Optional feature: giving names to items
Some users have requested the feature of given names to items instead of using numbers. This feature is offered in the user interface of SPMF and in the command line of SPMF. To use this feature, your file must include @CONVERTED_FROM_TEXT as first line and then several lines to define the names of items in your file. For example, consider the example database "contextPasquier99.txt". Here we have modified the file to give names to the items:
@CONVERTED_FROM_TEXT
@ITEM=1=apple
@ITEM=2=orange
@ITEM=3=tomato
@ITEM=4=milk
@ITEM=5=bread
1 3 4
2 3 5
1 2 3 5
2 5
1 2 3 5
In this file, the first line indicates, that it is a file where names are given to items. Then, the second line indicates that the item 1 is called "apple". The third line indicates that the item 2 is called "orange". Then the following lines define transactions in the SPMF format.
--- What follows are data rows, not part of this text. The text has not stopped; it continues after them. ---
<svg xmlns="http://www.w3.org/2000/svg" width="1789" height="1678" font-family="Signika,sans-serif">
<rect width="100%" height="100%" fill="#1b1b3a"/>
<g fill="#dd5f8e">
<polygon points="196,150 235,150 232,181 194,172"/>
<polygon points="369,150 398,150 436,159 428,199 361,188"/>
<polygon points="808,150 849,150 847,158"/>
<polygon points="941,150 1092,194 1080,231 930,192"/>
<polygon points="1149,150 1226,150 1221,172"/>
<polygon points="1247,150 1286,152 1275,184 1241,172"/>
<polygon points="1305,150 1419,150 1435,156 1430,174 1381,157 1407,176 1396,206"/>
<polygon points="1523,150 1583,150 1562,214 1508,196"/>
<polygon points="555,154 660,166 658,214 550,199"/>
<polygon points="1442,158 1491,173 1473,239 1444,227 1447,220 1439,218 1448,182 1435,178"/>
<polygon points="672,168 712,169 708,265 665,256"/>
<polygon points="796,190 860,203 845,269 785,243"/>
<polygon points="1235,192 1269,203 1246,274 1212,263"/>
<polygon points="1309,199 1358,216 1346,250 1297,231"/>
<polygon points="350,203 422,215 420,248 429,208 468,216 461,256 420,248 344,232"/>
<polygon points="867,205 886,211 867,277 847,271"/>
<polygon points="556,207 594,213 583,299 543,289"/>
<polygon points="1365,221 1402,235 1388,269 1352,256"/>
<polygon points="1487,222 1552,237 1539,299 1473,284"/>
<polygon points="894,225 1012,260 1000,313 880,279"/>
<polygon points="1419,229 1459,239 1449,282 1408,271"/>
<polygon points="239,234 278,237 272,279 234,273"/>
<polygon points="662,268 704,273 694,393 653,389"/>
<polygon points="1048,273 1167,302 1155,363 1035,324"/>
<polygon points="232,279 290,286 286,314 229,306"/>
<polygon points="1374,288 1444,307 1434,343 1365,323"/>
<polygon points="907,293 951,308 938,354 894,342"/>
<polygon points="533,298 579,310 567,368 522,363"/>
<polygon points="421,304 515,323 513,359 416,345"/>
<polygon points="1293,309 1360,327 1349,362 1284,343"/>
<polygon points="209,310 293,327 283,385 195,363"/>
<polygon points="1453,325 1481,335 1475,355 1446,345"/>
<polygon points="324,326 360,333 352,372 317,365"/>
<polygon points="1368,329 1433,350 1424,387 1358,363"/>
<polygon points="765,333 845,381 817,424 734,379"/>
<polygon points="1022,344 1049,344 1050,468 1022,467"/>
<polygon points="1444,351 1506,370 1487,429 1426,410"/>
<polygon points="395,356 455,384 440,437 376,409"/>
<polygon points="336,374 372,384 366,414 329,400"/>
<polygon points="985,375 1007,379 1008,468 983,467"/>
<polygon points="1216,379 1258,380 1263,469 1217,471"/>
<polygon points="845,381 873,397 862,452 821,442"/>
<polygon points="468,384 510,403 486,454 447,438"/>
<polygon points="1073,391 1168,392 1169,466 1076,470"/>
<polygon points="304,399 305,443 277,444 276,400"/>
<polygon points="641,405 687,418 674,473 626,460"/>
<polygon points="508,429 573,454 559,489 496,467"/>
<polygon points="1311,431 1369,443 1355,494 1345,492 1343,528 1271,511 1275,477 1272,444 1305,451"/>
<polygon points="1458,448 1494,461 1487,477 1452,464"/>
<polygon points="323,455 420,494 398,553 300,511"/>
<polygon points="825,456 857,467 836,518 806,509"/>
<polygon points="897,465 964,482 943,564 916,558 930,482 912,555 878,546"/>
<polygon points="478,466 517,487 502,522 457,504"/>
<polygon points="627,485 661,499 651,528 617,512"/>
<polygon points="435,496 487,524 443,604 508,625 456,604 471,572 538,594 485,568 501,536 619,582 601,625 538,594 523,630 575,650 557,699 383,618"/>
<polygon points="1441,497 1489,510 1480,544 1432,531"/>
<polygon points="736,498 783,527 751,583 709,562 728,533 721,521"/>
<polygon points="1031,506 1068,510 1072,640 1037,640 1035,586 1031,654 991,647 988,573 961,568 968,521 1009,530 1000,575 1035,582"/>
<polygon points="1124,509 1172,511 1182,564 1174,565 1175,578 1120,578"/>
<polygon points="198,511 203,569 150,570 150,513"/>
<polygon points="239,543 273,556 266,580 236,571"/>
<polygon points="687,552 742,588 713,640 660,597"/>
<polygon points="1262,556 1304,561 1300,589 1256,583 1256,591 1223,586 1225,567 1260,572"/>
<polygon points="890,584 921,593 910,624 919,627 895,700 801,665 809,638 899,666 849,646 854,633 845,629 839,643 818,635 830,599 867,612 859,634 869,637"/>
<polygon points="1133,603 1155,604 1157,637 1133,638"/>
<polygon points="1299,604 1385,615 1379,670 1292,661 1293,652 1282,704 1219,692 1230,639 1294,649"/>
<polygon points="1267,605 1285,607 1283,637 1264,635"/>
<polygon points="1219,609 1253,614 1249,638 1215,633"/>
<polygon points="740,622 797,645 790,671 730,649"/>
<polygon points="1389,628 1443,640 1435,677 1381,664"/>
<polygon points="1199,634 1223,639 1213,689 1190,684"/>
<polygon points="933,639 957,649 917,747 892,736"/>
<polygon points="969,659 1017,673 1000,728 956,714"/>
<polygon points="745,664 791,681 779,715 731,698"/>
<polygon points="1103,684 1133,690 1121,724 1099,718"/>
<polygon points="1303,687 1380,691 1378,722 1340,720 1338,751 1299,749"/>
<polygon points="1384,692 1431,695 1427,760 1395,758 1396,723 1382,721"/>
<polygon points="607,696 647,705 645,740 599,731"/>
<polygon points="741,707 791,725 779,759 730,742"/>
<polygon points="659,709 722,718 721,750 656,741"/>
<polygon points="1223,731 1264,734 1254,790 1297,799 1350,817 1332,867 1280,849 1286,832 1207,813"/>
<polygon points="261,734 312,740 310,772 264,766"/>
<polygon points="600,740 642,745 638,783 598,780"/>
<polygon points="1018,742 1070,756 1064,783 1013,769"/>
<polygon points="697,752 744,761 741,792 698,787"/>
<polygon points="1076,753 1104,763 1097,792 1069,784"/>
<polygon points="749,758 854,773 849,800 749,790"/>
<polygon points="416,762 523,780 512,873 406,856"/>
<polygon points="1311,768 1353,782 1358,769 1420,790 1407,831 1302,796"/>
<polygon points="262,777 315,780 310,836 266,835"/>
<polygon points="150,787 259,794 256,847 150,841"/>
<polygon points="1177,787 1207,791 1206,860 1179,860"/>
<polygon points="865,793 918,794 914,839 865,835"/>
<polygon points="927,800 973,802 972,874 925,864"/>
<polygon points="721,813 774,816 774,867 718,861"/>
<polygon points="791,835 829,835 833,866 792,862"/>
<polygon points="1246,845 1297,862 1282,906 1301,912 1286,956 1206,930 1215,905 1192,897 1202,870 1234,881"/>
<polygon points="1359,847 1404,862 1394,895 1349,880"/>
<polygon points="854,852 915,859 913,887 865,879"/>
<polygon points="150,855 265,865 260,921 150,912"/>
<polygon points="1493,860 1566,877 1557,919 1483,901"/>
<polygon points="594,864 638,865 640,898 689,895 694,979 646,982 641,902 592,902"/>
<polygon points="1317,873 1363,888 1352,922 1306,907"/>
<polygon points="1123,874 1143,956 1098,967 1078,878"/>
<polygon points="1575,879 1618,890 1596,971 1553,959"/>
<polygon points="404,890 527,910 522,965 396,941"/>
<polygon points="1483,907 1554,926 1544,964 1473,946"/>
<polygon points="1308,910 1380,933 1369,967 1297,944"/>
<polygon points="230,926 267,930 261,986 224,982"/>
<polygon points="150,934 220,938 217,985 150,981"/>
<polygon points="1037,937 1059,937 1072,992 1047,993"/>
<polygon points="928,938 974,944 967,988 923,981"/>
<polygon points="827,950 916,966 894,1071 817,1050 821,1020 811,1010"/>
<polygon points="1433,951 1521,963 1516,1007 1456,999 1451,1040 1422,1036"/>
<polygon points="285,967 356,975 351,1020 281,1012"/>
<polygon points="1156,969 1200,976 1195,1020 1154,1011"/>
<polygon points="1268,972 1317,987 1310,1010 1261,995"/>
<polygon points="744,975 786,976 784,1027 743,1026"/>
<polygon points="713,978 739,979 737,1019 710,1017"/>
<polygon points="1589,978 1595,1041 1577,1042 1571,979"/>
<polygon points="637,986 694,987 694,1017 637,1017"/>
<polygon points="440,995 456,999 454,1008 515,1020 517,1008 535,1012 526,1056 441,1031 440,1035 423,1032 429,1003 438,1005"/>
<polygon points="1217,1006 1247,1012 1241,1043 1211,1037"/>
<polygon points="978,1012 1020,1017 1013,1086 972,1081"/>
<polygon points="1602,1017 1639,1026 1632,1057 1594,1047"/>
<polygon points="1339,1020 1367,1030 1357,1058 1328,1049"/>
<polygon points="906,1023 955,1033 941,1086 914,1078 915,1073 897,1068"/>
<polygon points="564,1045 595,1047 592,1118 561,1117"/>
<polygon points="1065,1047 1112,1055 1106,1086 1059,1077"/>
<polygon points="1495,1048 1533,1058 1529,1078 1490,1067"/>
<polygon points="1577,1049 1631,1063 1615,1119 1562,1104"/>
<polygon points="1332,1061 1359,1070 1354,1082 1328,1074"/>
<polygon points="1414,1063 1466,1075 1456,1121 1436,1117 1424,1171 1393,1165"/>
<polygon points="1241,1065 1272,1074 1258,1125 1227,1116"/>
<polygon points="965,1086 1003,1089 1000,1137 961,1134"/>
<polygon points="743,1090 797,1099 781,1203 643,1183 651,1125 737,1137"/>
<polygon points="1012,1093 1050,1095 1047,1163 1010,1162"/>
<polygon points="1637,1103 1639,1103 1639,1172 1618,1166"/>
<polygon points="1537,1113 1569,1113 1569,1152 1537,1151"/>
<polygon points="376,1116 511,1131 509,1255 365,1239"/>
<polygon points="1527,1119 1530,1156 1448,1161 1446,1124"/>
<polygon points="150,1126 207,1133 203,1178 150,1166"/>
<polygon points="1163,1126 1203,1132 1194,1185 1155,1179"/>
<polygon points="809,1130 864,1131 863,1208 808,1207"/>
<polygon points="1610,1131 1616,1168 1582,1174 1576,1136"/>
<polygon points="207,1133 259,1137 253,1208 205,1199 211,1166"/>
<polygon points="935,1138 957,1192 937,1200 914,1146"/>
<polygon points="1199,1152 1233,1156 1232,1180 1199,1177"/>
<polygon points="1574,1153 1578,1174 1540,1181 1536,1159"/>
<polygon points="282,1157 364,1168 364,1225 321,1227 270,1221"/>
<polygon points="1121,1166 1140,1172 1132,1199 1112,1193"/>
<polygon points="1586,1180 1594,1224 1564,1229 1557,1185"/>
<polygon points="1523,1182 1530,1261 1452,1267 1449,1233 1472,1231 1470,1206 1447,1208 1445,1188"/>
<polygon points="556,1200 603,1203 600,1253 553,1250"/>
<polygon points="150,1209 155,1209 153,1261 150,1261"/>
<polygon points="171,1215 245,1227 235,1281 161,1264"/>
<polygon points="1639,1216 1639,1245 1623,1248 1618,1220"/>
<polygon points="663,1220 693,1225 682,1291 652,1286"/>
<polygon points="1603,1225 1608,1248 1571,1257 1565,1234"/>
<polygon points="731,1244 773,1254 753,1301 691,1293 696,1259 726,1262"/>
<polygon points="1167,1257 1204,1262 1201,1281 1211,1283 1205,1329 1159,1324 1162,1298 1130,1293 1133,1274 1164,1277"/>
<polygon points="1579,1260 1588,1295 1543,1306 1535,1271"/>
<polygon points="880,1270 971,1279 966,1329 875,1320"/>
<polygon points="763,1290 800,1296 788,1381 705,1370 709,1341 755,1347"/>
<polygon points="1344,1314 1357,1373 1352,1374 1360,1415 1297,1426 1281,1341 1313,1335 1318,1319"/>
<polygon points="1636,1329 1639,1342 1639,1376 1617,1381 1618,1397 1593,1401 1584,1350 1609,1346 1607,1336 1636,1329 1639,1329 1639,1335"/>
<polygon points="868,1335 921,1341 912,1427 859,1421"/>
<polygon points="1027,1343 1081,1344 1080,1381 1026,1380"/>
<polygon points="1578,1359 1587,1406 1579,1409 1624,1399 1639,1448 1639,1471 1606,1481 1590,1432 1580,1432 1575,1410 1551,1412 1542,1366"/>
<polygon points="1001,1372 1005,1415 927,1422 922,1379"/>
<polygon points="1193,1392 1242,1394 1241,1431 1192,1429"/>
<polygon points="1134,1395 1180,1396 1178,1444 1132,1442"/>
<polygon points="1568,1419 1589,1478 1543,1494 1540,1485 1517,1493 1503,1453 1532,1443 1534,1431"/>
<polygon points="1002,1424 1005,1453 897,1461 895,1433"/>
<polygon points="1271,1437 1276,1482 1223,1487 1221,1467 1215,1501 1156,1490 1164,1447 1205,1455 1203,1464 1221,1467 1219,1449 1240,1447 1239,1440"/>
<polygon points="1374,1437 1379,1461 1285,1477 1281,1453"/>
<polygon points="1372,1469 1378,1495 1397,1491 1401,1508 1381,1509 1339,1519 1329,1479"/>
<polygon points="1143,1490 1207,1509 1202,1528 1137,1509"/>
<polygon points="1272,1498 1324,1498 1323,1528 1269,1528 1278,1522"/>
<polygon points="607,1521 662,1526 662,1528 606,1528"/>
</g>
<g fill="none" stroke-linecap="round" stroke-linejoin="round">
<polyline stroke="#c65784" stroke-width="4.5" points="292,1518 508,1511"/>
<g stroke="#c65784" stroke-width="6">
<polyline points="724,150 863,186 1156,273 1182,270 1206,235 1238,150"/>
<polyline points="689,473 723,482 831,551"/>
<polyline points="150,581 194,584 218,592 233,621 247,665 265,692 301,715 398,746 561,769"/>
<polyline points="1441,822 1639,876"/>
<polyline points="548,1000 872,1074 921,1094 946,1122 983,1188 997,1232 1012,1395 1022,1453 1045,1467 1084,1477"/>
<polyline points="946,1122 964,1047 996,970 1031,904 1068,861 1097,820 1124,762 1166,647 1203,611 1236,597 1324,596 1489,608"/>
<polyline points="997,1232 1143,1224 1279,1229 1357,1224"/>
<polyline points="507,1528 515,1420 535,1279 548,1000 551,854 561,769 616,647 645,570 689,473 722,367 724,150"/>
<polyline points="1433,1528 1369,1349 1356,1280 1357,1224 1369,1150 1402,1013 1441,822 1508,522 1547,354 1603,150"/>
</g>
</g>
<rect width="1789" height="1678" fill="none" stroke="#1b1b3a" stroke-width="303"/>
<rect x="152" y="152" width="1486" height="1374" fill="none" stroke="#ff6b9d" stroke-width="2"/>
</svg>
Then, if we apply the algorithm using this file using the user interface of SPMF or the command line, the output file contains several patterns, including the following ones:
orange tomato bread #SUP: 3
orange bread #SUP: 4
apple orange tomato bread #SUP: 2
Note that this feature could be also used from the source code of SPMF using the ResultConverter class. However, there is currently no example provided for using it from the source code.
Implementation details
This code was converted to Java by Nader Aryabarzan based on the original C# version obtained from Le et al..
Where can I get more information about the NEclatClosed algorithm?
This article describes the NEclatClosed algorithm:
Aryabarzan, N., & Minaei-Bidgoli, B. (2021). NEclatClosed: A vertical algorithm for mining frequent closed itemsets. Expert Systems with Applications, 174, 114738
Also, for a good overview of frequent itemset mining algorithms, you may read this survey paper.